Exercise —
Reproduce verbatim the lines in the records that run from the line containing "Harris Allday |" through the line containing "Bank, HTB |", inclusive.

[[ Data excerpts, beginning ]]

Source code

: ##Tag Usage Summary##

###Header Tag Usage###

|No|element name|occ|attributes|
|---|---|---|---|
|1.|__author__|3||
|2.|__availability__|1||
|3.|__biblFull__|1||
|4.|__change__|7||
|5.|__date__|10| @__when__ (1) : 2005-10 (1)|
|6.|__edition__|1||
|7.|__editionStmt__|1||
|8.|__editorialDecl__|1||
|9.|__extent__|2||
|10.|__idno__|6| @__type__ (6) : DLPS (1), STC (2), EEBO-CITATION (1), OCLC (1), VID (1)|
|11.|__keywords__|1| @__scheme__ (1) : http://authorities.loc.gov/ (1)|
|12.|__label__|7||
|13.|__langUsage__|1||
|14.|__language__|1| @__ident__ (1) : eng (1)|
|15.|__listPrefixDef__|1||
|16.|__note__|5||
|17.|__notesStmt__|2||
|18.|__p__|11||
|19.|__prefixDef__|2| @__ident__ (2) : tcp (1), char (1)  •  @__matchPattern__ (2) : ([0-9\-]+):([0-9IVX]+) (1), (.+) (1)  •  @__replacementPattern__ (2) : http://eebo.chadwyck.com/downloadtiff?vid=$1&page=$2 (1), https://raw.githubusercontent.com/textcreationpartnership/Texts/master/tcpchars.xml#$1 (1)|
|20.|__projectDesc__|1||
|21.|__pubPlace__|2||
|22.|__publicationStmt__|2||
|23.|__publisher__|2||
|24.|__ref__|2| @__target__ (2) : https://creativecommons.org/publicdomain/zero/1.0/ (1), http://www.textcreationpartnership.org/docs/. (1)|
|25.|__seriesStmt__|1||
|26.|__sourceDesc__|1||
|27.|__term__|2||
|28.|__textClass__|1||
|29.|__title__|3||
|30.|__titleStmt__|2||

[[ Data excerpts, end ]]
[[ Data excerpts, beginning ]]

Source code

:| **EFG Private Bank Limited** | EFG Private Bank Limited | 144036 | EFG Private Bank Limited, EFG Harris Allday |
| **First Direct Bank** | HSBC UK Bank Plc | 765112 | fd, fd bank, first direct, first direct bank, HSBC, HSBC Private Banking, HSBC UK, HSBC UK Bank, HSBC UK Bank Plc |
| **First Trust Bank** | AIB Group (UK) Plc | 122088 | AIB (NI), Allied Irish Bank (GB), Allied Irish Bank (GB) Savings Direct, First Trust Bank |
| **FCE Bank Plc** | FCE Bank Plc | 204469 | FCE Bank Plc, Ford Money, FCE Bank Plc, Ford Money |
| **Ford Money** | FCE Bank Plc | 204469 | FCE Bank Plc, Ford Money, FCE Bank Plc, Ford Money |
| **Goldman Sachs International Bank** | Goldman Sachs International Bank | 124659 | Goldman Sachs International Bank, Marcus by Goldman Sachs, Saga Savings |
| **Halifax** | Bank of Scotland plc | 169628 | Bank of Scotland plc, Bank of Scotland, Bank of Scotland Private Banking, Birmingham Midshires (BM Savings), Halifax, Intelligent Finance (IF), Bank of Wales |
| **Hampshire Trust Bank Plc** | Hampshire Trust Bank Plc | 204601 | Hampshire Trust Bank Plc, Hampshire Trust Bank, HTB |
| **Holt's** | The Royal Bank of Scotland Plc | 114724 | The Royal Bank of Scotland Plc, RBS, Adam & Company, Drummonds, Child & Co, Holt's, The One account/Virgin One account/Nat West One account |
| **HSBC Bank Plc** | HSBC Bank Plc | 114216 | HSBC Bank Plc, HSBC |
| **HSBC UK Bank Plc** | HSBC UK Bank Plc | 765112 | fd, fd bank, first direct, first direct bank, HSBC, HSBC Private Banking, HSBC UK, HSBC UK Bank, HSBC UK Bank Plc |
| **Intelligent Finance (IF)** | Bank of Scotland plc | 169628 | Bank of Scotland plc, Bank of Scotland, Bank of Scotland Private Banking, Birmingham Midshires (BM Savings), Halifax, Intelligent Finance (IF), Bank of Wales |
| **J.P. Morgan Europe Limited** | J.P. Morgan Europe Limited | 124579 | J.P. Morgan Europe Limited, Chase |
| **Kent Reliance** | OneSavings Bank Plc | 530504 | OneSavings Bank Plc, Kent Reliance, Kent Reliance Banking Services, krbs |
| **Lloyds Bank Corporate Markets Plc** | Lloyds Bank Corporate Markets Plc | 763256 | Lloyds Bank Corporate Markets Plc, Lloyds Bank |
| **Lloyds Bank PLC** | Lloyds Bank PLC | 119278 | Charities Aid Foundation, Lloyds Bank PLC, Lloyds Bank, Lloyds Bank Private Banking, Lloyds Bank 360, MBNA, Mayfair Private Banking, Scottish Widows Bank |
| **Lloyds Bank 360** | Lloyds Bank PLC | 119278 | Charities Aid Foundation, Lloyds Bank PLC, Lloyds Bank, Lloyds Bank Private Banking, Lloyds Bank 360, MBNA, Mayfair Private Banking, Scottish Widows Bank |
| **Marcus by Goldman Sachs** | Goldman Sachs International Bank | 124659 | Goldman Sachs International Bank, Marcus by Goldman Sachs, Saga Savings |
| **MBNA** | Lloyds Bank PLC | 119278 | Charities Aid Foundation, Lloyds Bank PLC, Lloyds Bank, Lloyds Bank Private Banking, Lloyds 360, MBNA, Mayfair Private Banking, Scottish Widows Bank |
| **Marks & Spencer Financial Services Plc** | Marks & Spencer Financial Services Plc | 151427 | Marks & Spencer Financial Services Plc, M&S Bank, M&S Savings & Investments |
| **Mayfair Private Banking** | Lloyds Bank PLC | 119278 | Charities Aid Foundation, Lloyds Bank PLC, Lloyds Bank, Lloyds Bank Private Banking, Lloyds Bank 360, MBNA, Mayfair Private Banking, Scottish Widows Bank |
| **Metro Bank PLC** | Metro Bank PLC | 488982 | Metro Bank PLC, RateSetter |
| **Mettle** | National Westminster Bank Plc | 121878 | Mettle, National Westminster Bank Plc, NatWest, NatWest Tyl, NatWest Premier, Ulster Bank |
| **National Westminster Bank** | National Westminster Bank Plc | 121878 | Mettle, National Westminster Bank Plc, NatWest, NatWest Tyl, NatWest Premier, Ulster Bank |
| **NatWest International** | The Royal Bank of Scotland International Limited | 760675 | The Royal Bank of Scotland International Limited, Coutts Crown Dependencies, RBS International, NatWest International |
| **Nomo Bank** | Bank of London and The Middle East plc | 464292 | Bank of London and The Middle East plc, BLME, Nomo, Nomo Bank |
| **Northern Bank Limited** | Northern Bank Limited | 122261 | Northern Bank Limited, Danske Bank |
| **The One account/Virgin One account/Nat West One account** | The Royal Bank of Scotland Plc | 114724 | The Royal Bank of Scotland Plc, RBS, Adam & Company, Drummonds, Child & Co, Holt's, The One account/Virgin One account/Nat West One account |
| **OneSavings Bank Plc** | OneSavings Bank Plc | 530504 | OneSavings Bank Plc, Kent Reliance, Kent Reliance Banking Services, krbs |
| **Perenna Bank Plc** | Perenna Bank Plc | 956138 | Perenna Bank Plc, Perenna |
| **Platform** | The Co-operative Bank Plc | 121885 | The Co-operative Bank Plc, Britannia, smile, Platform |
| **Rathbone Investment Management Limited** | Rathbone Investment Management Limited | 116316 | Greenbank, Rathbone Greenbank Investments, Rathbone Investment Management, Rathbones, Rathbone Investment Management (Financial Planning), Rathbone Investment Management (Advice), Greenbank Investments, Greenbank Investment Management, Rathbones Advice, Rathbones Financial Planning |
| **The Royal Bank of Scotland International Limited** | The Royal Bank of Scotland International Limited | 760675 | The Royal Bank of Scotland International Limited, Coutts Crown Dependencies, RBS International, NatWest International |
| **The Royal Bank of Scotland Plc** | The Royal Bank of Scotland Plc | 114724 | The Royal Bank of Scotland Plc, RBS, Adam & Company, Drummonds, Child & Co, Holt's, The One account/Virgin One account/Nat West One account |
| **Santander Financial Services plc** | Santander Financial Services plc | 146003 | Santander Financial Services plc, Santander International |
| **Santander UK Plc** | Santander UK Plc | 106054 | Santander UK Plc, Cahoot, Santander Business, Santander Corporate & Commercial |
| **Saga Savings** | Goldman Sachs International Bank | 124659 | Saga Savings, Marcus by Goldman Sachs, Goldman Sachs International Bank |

[[ Data excerpts, end ]]

Written solution —
:| **EFG Private Bank Limited** | EFG Private Bank Limited | 144036 | EFG Private Bank Limited, EFG Harris Allday |
| **First Direct Bank** | HSBC UK Bank Plc | 765112 | fd, fd bank, first direct, first direct bank, HSBC, HSBC Private Banking, HSBC UK, HSBC UK Bank, HSBC UK Bank Plc |
| **First Trust Bank** | AIB Group (UK) Plc | 122088 | AIB (NI), Allied Irish Bank (GB), Allied Irish Bank (GB) Savings Direct, First Trust Bank |
| **FCE Bank Plc** | FCE Bank Plc | 204469 | FCE Bank Plc, Ford Money, FCE Bank Plc, Ford Money |
| **Ford Money** | FCE Bank Plc | 204469 | FCE Bank Plc, Ford Money, FCE Bank Plc, Ford Money |
| **Goldman Sachs International Bank** | Goldman Sachs International Bank | 124659 | Goldman Sachs International Bank, Marcus by Goldman Sachs, Saga Savings |
| **Halifax** | Bank of Scotland plc | 169628 | Bank of Scotland plc, Bank of Scotland, Bank of Scotland Private Banking, Birmingham Midshires (BM Savings), Halifax, Intelligent Finance (IF), Bank of Wales |
| **Hampshire Trust Bank Plc** | Hampshire Trust Bank Plc | 204601 | Hampshire Trust Bank Plc, Hampshire Trust Bank, HTB |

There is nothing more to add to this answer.